International Relations Minister Naledi Pandor is consulting her department’s director-general Kgabo Mahoai to decide if further steps on the country’s ambassador to Denmark, Zindzi Mandela, are necessary.
On Tuesday night, Pandor addressed Mandela about the unsavoury Twitter spat she had become involved in with various white South Africans.
Pandor said Mandela’s tweets were inappropriate for an ambassador.
Mandela’s term as ambassador of Denmark expires at the end of the month, and she probably knows that she is not being considered for another term in the position.
“That is why she was so reckless in making the comments she did on Twitter, in which she disparaged people for their skin colour,” an experienced former ambassador said this week.

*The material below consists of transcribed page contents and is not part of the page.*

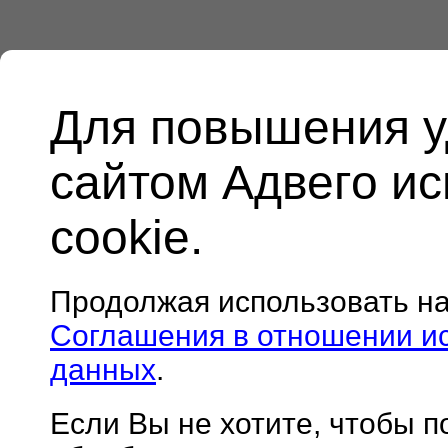
Для повышения у
сайтом Адвего и
cookie.
Продолжая использовать н
Соглашения в отношении и
данных
.
Если Вы не хотите, чтобы 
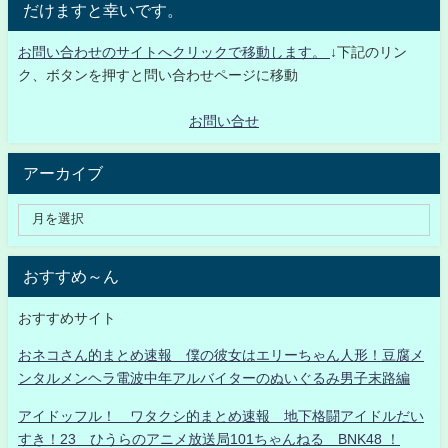
だけますと幸いです。
お問い合わせのサイトへクリックで移動します。
↓下記のリン
ク、ボタンを押すと問い合わせページに移動
お問い合せ
アーカイブ
おすすめ～ん
おすすめサイト
おネコさん的まとめ速報 僕の彼女はエリーちゃん人形！豆腐メ
ンタルメンヘラ電波中年アルバイターのぬいぐるみ男子末路編
アイドッフル！ ワタクシ的まとめ速報 地下格闘アイドルだい
すき！23 ひうらのアニメ放送局101ちゃんねる BNK48 ！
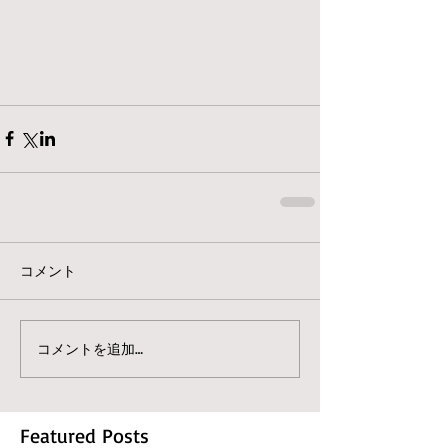
コメント
コメントを追加…
Featured Posts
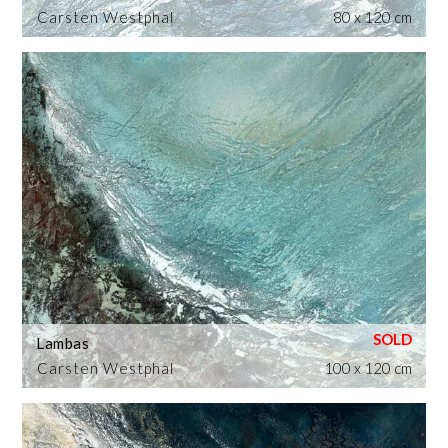
Carsten Westphal
80 x 120 cm
Lambas
Carsten Westphal
100 x 120 cm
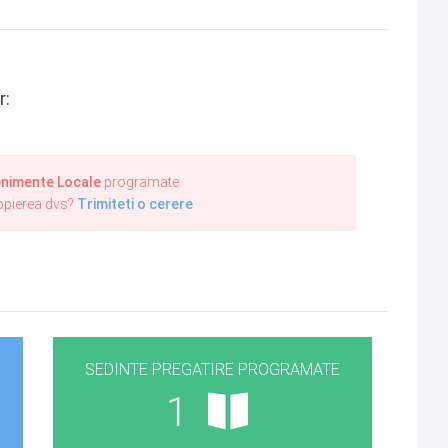
r:
nimente Locale
programate.
ropierea dvs?
Trimiteti o cerere
SEDINTE PREGATIRE PROGRAMATE
1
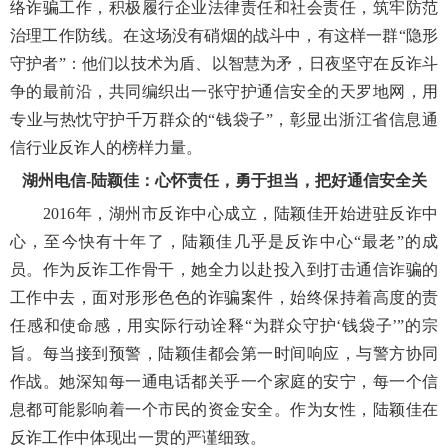
络诈骗工作，积极履行企业法律责任和社会责任，筑牢防范
治理工作防线。在这场没有硝烟的战斗中，有这样一群“隐形
守护者”：他们以技术为盾、以智慧为矛，日夜坚守在反诈斗
争的最前沿，共同编织出一张守护通信安全的天罗地网，用
专业与热忱守护千万群众的“钱袋子”，彰显出浙江省信息通
信行业反诈人的榜样力量。
湖州电信-陆颖佳：心怀责任，勇于担当，把好通信安全关
2016年，湖州市反诈中心成立，陆颖佳开始进驻反诈中
心，至今快有十年了，陆颖佳几乎是反诈中心“最老”的成
员。作为反诈工作骨干，她全力以赴投入到打击通信诈骗的
工作中去，面对形形色色的诈骗案件，始终保持着高度的责
任感和使命感，用实际行动诠释“为群众守护‘钱袋子’”的宗
旨。每当接到预警，陆颖佳都会第一时间响应，与警方协同
作战。她深知每一通电话都关乎一个家庭的安宁，每一个信
息都可能影响着一个市民的资金安全。作为女性，陆颖佳在
反诈工作中体现出一贯的严谨细致。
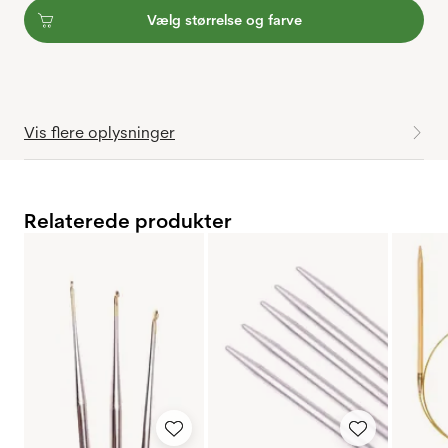
Vælg størrelse og farve
Vis flere oplysninger
Relaterede produkter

Mandela’s comments, made last Friday, were among the most serious missteps a diplomat could make, said the former ambassador.
“It is on the same level as the comments made by Joseph Nkosi, South Africa’s ambassador to Venezuela, who had threatened to send South African troops to protect Venezuela from the US in April last year.”
Nkosi made the comments during a diplomatic ceremony to honour former president Nelson Mandela.
He was not recalled by the then minister of international relations and cooperation, Lindiwe Sisulu.
But Mahoai wrote a strongly worded letter to Nkosi, demanding that he retract the comment as it went against “government policy”. Nkosi unreservedly withdrew the comment and officially apologised.
Pandor confirmed that Zindzi Mandela’s term in Denmark would soon be over.
“Correspondence regarding that is on my desk. However, it is the president who appoints ambassadors, not me,” she said in response to questions.
Mandela began her term in Copenhagen in June 2015. An ambassador’s term lasts for four years, but can be renewed for another four years.